La lettre, que celui qui était alors le Cardinal Ratzinger a écrite comme réponse à une lettre correspondante du liturgiste espagnol Matías Augé, CMF (1), est très intéressante. L’origine de l’échange était une conférence que le Cardinal avait prononcée à l’occasion du 10ème anniversaire du Motu Propio «Ecclesia Dei».

La lettre est datée du 18 février 1999, elle permet de très bien comprendre la préoccupation du Pape émérite, pendant son pontificat, en ce qui concerne la dignité de la liturgie.

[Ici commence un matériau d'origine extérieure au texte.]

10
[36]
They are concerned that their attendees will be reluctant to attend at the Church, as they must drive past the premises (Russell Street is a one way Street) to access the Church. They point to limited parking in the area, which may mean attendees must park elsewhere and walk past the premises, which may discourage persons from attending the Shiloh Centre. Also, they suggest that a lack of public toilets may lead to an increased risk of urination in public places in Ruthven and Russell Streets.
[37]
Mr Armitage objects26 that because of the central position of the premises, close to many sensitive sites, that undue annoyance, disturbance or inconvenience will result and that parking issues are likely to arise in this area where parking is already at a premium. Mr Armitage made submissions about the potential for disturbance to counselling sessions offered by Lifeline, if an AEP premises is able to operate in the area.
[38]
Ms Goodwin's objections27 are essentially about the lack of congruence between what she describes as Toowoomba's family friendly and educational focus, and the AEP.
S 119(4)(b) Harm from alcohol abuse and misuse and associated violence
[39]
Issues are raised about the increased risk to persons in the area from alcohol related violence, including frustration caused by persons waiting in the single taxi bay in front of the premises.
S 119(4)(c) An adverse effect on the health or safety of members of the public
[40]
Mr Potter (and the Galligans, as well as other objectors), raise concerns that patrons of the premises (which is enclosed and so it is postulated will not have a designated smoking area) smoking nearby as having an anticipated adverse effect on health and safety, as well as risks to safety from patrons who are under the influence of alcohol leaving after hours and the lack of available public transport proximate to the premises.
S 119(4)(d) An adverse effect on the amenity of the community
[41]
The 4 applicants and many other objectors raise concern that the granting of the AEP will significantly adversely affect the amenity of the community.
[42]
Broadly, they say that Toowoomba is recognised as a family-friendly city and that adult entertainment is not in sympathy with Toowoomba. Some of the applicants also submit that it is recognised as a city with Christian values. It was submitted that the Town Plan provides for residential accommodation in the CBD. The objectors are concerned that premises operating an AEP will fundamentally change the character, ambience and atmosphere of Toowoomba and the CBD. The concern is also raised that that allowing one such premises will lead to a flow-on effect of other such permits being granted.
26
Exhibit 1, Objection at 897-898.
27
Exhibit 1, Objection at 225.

Nous nous rappelons tous son exemple dans le soin et la minutie des célébrations liturgiques.

Dans la lettre il rappelle au liturgiste espagnol que «jamais [l’Église] n’a aboli dans son histoire, avec un mandat juridique, une liturgie orthodoxe». C’est-à-dire que la Messe traditionnelle est pleinement en vigueur, comme cela a été maintenu dans le Motu Propio «Summorum Pontificum».

Le dernier paragraphe de la lettre est particulièrement intéressant :

Je ne voudrais pas entrer dans tous les détails de votre lettre, bien qu’il ne serait pas difficile de répondre aux différentes critiques de mes arguments (2).
Cependant, je considère très important ce qui concerne l’unité du Rite Romain.
Cette unité n’est pas menacée aujourd’hui par les petites communautés qui font usage de l’indult (ndt terme du droit canon pour dérogation, du verbe latin indulgere, être indulgent) et sont fréquemment traités comme des lépreux, comme des personnes qui font quelque chose d’irrévérencieux, voire plus encore, d’immoral ; non, si l’unité du Rite Romain est menacée c’est pas la créativité liturgique sauvage, fréquemment encouragée par des liturgistes (par exemple, en Allemagne, on fait la publicité du projet « Missel 2000 », en disant que le Missel de Paul VI serait déjà dépassé).
Je répète ce que j’ai dit lors de mon interversion: que la différence entre le Missel de 1962 et la messe fidèlement célébrée selon le Missel de Paul VI est beaucoup plus petite que la différence entre les différentes applications dénommées «créatives » du Missel de Paul VI.
Dans cette situation, la présence du Missel précédent peut se transformer en un rempart contre les altérations liturgiques lamentablement fréquentes, et être de cette façon un soutien à la réforme authentique.
S’opposer à l’usage de l’Indult de 1984 (1988) au nom de l’unité du Rite Romain est, selon mon expérience une attitude très éloignée de la réalité.
Par ailleurs, je regrette quelque peu que vous n’ayez pas perçu, lors de mon intervention, l’invitation adressé aux « traditionalistes » à s’ouvrir au Concile, à venir à la rencontre de la réconciliation, dans l’espoir de surmonter, avec le temps, la brèche entre les deux Missels.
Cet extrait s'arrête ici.